- READING TEXT:
Inside the Wild, Terrifying, Bizarre, Absurd, Posthumous, Self-Funded Horror Movie That Boggled My Mind
How 15 years, vast sums of oil money, and the childhood nightmares of a meth-smoking millionaire resulted in The Evil Within.
In 2002, Andrew Getty wrote a screenplay. It was an odd little horror story, one based on recurring nightmares he’d had as a child. In the script, a developmentally disabled man is haunted by violent dreams.
In 2017, two years after Getty died of complications stemming from methamphetamine use, that movie was quietly released to streaming services under the unassuming title The Evil Within.
Everything in between is a tale almost as strange as the movie that resulted.
I stumbled on The Evil Within during a late-night scroll through the streaming services. The trailer struck me as bizarre and disturbing and intriguing in a creepy, low-budget way. And the director’s name caught my attention: Andrew Getty. Like those Gettys?
I wanted to learn more. First, I watched the movie. That was an experience. Then I looked into the backstory. Man, another experience—one I can’t help but share.
There’s a lot to cover here, so let’s start at the top—Oklahoma mineral rights in the early 20th century.
That might sound like a joke but it’s not. You see, Andrew Getty was the grandson of J. Paul Getty, once considered the “richest man in the world,” who made his fortune in oil. That fortune began with J. Paul’s father George Getty, who secured the mineral rights to 1,100 acres of oil-rich land in Oklahoma in 1903, which grew into a dynasty with billions to its name.
Those billions are the reason that J. Paul’s grandson Andrew, when he wrote his strange little screenplay, had the resources to actually turn it into a movie—unlike the screenplays of most 35-year-old dudes, which end their lives as long-neglected Final Draft files on forgotten servers. (If any millionaires wants to fund The Lost Adventures of Archie P. and Possum Pete, please let me know.)
Getty, who had written other unproduced screenplays, had an intensely personal connection to this one.
“When he was young [Getty] would have these really powerful, sick, twisted dreams,” said Ryan Readenour, a post-production producer on the film in an interview with People, “and [they were] so shocking to him that he didn’t think they came from him. … He had this idea it was this ‘storyteller’ who was creating these crazy dreams of his.”
Getty called his screenplay The Storyteller, and according to Readenour’s interview with People, he invested nearly $6 million dollars of his own money into filming it.
That money netted him some legit horror movie actors. There’s Michael Berryman, best known for The Hills Have Eyes, along with two future Saw franchise alums Dina Meyer (of Starship Troopers) and Sean Patrick Flannery (also known for The Boondocks Saints).
But most of that budget wasn’t about securing talent—it was about the sets and the effects that would bring Getty’s terrifying nightmares to life. He filmed most of the movie in his Los Angeles mansion, but he built elaborate and expensive original sets, including grotesque puppets and animatronics. (Not to spoil anything, but an octopus plays the drums. Also there are spider people.)

- WORK INSTRUCTIONS: Transcribe the stretch of the article on The Evil Within that opens with the words "That money netted" and closes with "are spider people.)". The items have nothing to do with this.

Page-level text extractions
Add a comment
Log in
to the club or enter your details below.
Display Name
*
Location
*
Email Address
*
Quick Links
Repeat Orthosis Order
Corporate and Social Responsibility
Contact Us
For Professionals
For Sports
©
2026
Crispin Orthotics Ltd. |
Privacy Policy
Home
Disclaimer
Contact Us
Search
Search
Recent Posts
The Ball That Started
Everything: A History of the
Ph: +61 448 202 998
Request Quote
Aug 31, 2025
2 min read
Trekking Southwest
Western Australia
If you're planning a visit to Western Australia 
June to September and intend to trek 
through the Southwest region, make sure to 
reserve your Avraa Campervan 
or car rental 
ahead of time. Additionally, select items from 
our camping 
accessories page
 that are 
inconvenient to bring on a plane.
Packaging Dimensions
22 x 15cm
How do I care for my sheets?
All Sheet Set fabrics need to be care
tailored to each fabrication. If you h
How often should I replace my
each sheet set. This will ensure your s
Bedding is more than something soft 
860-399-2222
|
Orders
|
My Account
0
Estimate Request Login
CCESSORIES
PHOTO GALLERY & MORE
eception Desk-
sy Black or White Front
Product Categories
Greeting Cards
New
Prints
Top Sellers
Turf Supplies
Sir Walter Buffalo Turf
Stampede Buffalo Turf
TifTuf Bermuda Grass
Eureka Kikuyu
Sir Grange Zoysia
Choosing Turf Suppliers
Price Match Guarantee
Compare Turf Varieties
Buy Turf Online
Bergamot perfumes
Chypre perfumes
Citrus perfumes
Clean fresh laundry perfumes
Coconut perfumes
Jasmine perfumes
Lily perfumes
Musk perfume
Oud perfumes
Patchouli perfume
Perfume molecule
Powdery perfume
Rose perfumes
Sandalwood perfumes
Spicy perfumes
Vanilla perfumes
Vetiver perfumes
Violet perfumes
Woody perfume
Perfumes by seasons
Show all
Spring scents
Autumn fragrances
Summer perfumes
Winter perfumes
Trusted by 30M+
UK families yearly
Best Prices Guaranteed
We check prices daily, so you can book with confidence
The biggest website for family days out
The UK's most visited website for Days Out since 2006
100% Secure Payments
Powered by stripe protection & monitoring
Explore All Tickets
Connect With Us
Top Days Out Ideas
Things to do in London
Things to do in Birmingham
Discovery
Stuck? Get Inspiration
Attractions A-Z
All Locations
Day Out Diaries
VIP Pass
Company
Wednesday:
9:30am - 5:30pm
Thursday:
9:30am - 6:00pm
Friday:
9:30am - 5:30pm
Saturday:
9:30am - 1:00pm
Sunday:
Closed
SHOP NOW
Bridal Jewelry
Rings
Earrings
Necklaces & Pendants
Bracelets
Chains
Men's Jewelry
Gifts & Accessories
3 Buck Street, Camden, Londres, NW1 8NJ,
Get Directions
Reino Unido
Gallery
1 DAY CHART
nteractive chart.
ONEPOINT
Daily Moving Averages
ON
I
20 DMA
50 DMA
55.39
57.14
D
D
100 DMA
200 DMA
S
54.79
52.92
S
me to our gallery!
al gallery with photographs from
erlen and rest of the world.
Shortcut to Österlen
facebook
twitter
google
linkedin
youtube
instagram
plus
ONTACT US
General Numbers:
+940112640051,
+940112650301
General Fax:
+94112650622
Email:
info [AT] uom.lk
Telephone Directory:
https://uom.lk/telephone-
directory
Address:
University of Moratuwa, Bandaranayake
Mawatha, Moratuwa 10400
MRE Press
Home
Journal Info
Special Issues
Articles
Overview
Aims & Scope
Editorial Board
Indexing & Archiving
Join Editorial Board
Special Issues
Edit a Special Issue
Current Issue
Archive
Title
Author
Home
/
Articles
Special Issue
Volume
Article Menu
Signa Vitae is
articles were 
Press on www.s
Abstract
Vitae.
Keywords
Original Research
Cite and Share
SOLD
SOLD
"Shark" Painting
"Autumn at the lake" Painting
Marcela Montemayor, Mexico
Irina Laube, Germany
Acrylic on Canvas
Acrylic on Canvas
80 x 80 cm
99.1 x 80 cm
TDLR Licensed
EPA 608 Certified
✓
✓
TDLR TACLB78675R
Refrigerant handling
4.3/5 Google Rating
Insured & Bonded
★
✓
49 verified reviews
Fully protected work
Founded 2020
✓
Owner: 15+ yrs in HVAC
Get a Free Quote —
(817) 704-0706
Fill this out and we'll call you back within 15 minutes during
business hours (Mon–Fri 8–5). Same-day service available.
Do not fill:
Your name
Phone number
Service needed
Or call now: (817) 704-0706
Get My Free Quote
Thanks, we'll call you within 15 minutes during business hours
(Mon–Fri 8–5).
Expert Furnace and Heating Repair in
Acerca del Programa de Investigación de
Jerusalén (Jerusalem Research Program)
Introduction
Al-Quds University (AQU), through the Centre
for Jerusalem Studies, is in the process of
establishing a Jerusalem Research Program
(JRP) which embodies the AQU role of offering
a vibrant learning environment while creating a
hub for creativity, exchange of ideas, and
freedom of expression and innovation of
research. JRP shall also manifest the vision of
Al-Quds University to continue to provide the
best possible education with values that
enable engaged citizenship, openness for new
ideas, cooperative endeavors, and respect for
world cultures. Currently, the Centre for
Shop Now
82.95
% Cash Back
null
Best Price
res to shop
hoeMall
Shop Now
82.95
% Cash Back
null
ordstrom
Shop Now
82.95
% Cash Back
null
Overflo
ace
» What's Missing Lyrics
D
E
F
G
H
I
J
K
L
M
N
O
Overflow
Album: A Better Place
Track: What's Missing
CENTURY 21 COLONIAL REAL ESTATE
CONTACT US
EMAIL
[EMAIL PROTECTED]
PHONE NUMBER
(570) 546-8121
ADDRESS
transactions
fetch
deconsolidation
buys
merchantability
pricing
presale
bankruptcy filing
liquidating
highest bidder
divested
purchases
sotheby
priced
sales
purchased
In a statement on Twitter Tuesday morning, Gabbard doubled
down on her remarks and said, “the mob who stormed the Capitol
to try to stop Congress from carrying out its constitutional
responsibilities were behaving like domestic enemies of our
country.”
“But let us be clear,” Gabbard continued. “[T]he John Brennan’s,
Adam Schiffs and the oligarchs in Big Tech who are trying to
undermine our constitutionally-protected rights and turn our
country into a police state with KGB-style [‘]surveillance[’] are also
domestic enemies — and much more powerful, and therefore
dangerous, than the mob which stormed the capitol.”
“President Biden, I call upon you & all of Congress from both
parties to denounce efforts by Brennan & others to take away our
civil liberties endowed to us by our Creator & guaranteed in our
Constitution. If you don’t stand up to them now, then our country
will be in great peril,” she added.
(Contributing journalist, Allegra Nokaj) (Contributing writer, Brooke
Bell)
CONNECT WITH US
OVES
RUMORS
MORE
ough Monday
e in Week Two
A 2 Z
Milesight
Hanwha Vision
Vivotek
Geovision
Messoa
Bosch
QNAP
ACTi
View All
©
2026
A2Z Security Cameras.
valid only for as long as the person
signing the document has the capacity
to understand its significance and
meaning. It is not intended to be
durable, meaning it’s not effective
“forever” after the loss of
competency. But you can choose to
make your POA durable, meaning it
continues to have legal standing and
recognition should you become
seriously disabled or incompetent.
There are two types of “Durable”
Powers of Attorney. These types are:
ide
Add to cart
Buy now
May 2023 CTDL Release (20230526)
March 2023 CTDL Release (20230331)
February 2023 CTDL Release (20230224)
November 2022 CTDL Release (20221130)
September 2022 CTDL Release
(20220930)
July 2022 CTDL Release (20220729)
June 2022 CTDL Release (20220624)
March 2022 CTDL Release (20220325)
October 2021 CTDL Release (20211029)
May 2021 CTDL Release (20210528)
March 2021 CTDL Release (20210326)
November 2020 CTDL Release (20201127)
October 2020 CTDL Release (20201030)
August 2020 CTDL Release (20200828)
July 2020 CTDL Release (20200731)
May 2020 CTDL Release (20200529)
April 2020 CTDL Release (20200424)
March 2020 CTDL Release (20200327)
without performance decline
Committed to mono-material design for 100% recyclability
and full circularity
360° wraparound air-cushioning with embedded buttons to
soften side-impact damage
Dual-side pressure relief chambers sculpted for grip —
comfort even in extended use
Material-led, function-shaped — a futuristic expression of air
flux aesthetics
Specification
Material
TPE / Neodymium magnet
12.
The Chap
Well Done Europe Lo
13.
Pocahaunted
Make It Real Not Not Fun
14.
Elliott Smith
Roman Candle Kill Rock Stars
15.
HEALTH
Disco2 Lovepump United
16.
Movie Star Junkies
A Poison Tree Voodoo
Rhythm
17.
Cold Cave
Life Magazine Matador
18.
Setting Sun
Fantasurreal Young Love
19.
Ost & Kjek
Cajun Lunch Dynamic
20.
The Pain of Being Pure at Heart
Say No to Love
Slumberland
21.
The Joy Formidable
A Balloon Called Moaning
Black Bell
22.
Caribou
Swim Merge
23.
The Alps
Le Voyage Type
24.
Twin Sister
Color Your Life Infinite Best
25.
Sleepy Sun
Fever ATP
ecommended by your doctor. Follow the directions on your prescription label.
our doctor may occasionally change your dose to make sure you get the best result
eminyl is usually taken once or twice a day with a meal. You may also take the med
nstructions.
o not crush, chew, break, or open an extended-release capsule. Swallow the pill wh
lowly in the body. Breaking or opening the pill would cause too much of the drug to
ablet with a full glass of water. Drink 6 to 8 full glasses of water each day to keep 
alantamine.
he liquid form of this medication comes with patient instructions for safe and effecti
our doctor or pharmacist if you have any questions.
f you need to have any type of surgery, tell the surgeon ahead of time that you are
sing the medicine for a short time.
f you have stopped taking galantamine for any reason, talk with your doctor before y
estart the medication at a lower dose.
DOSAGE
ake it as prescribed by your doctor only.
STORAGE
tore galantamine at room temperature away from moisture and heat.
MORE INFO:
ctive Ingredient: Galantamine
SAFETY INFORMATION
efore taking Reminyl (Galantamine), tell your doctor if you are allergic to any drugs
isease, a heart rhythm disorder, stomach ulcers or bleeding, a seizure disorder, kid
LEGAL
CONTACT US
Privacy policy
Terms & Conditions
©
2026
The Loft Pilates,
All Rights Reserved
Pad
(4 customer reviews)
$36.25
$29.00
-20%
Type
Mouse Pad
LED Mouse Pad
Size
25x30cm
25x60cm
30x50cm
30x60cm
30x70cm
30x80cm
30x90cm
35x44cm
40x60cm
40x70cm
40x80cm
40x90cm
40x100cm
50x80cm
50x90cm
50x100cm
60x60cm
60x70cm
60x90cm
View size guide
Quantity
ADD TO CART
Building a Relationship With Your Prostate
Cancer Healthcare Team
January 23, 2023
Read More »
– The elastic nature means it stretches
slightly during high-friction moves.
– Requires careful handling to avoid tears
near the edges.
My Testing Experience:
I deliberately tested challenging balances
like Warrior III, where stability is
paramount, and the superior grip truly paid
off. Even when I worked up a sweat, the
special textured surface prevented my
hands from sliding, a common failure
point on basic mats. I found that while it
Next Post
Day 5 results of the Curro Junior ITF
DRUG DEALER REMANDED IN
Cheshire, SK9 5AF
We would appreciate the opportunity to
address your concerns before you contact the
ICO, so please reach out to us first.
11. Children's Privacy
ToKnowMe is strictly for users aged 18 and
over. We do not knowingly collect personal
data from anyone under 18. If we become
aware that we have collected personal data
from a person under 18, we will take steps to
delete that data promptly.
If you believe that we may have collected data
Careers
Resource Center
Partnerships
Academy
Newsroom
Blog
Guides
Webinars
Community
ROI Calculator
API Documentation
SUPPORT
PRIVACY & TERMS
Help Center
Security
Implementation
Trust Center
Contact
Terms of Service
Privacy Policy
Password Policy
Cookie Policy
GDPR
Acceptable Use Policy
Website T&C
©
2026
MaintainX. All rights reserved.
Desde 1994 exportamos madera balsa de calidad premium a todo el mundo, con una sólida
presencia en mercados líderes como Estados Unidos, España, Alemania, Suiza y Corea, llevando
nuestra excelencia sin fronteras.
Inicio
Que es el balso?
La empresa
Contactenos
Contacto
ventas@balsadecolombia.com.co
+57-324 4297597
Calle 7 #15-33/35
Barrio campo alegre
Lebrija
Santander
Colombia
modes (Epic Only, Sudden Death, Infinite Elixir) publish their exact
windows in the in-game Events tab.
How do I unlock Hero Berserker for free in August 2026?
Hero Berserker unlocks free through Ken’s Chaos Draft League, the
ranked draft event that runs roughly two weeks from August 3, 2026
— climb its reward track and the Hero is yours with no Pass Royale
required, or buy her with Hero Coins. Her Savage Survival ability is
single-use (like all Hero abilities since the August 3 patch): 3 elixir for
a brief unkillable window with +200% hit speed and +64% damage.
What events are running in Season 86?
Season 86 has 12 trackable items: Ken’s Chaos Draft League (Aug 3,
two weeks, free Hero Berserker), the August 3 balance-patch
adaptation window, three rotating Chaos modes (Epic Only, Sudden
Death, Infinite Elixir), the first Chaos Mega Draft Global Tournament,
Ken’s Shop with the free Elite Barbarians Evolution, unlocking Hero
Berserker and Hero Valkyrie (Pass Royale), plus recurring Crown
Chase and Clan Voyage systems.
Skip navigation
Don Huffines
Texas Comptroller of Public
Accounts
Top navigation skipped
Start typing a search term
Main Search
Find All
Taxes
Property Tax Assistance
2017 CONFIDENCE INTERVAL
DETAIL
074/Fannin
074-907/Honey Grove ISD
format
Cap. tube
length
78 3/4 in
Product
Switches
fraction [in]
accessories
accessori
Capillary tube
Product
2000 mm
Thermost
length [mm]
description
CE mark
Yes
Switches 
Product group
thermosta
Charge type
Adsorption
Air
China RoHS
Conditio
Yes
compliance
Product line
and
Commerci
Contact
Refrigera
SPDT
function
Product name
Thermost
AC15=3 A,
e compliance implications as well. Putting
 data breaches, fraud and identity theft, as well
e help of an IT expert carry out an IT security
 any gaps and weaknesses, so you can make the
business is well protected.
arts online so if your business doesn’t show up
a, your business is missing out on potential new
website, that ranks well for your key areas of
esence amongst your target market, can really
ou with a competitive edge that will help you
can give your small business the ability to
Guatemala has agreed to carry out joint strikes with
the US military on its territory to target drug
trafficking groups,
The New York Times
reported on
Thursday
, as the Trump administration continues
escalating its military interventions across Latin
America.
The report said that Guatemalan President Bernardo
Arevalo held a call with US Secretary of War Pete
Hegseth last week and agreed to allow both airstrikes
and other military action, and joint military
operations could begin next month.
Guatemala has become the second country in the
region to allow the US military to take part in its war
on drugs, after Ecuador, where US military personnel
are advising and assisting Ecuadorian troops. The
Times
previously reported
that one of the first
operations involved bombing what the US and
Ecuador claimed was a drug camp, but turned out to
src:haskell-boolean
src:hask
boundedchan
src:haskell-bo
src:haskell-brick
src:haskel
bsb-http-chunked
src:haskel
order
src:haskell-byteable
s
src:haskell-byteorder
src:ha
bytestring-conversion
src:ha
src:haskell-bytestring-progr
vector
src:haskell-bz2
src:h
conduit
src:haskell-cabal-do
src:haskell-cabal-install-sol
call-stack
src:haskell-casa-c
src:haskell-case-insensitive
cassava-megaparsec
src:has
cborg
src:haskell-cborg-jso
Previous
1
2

- ANSWER SECTION:
That money netted him some legit horror movie actors. There’s Michael Berryman, best known for The Hills Have Eyes, along with two future Saw franchise alums Dina Meyer (of Starship Troopers) and Sean Patrick Flannery (also known for The Boondocks Saints).
But most of that budget wasn’t about securing talent—it was about the sets and the effects that would bring Getty’s terrifying nightmares to life. He filmed most of the movie in his Los Angeles mansion, but he built elaborate and expensive original sets, including grotesque puppets and animatronics. (Not to spoil anything, but an octopus plays the drums. Also there are spider people.)